On August 31, 2012, the Federal Circuit issued its much anticipated en banc decision in Akamai v. Limelight (decision available here). In a 6-5 decision, the Federal Circuit overruled its 2007 BMC decision, and charted a new course for inducement law.
Prior to Akamai, the Federal Circuit had held in BMC that, under “section 271(b), * * * unless the accused infringer directs or controls the actions of the party or parties that are performing the claimed steps, the patentee has no remedy, even though the patentee’s rights are plainly being violated by the actors’ joint conduct.”
The Federal Circuit reversed course, holding that “all the steps of a claimed method must be performed in order to find induced infringement, but that it is not necessary to prove that all the steps were committed by a single entity.” (emphasis added). “If a party has knowingly induced others to commit the acts necessary to infringe the plaintiff’s patent and those others commit those acts, there is no reason to immunize the inducer from liability for indirect infringement simply because the parties have structured their conduct so that no single defendant has committed all the acts necessary to give rise to liability for direct infringement.”

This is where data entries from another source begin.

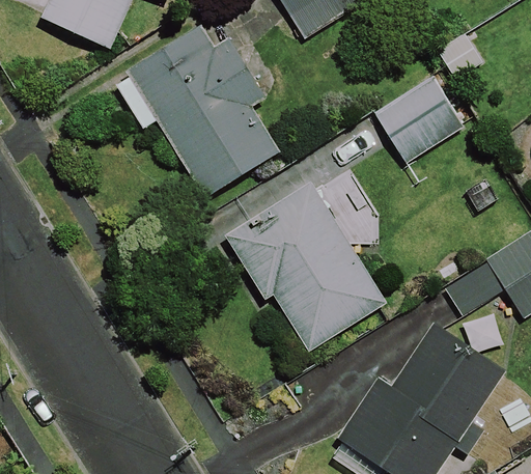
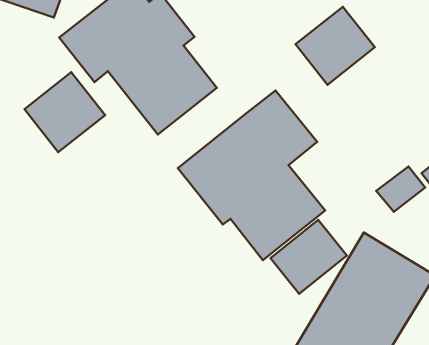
building: none -> [24,72,105,152]
building: none -> [271,220,347,294]

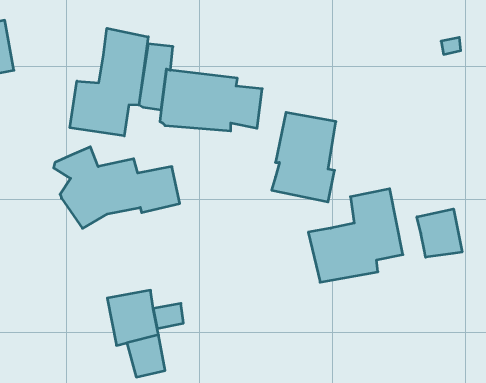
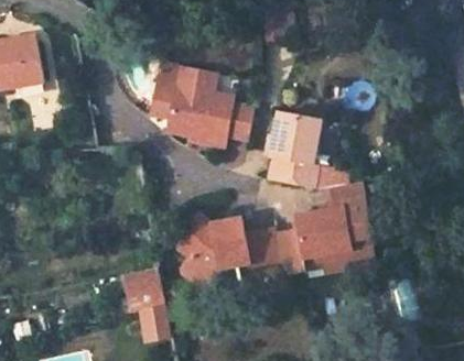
building: [70,28,148,136] -> none
building: [54,147,180,228] -> [175,214,281,282]
building: [417,209,462,257] -> none

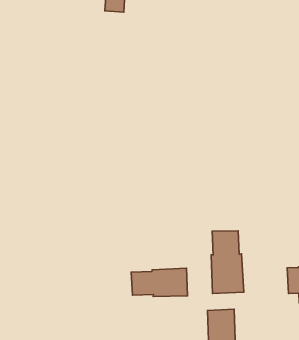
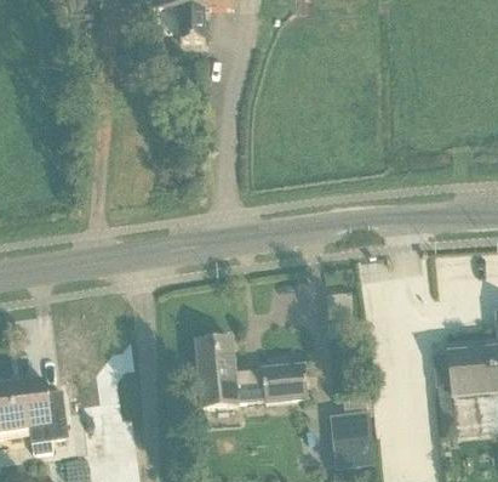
building: [211,231,244,294] -> none
building: none -> [195,338,237,407]

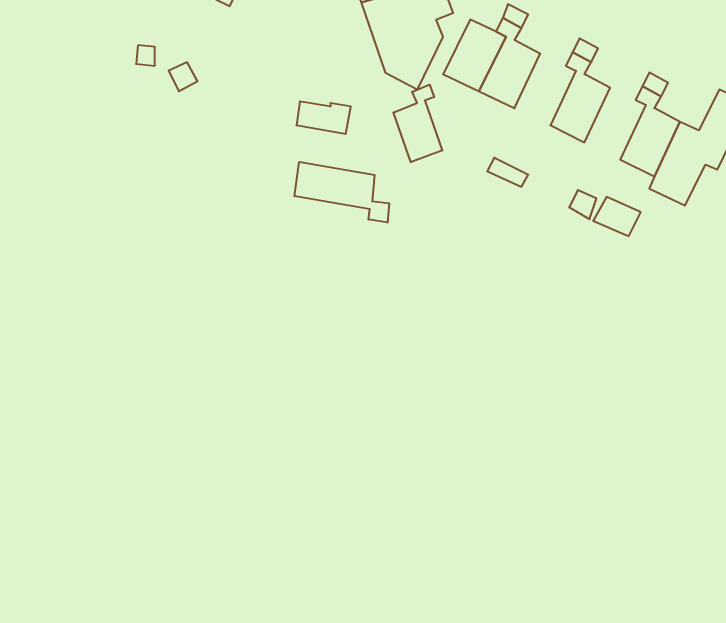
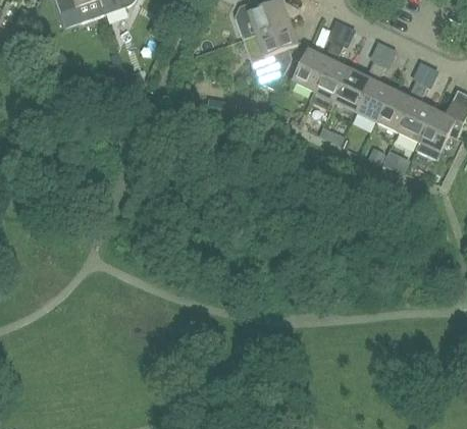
building: none -> [334,67,371,110]
building: [393,85,442,162] -> none
building: none -> [376,88,413,130]
building: [295,162,389,223] -> none

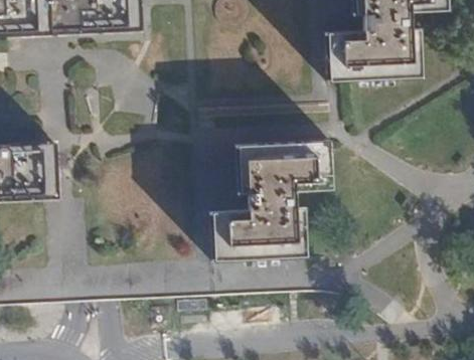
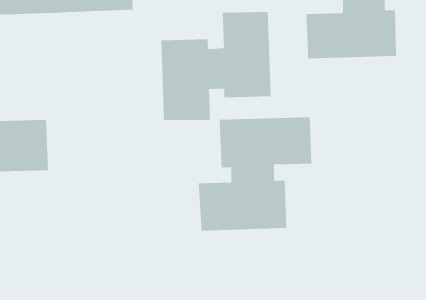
building: none -> [161,11,271,121]

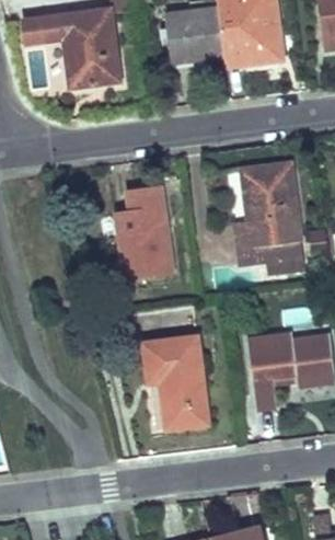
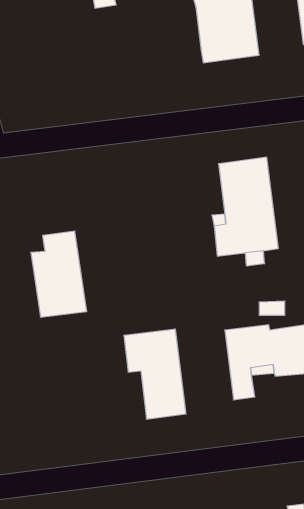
building: [23,10,118,88] -> none
building: [165,10,223,62] -> none
building: [116,191,173,278] -> [31,231,87,317]

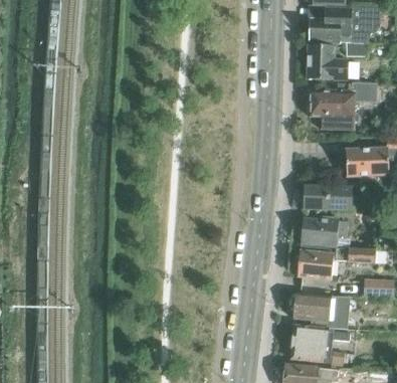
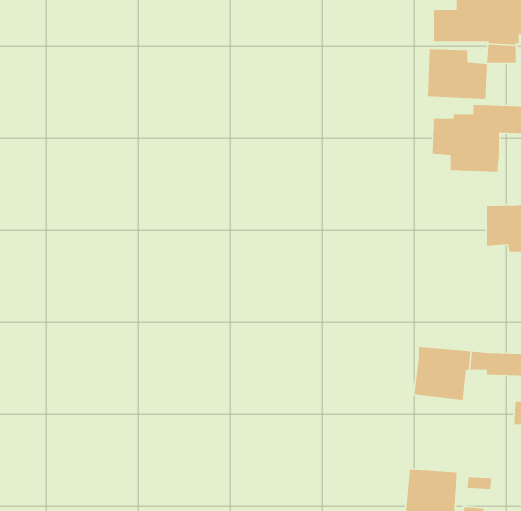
building: [304,187,353,210] -> none
building: [302,216,349,246] -> none
building: [294,294,346,328] -> none

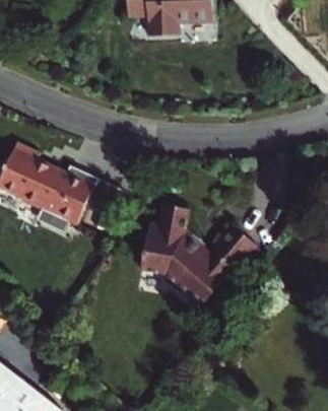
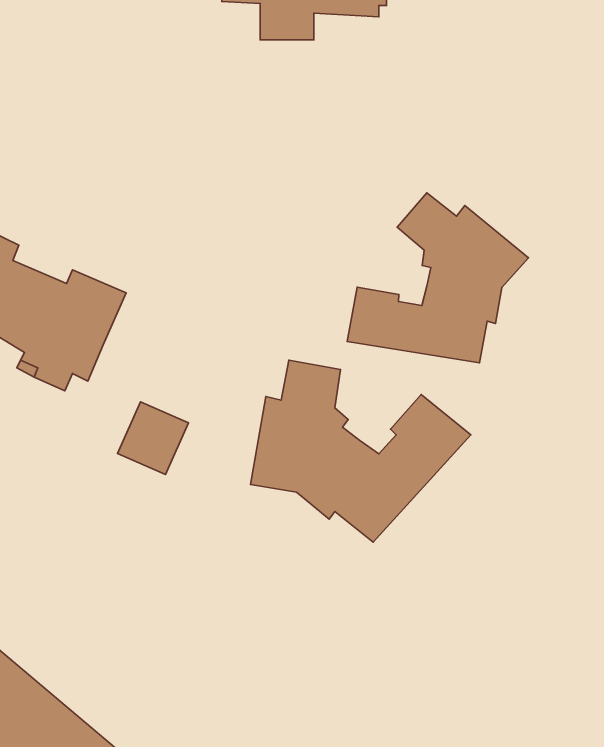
building: none -> [347,193,529,363]
building: [61,168,99,207] -> [118,402,189,475]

The Court did not issue any holding as to whether “direct infringement can be found when no single entity performs all of the claimed steps of the patent.” (It has in the past found that “for a party to be liable for direct patent infringement under 35 U.S.C. § 271(a), that party must commit all the acts necessary to infringe the patent, either personally or vicariously. See Cross Med. Prods., Inc. v. Medtronic Sofamor Danek, Inc., 424 F.3d 1293, 1311 (Fed. Cir. 2005); Fromson v. Advance Offset Plate, Inc., 720 F.2d 1565, 1568 (Fed. Cir. 1983).”)
It is highly likely that this decision will make its way to the Supreme Court.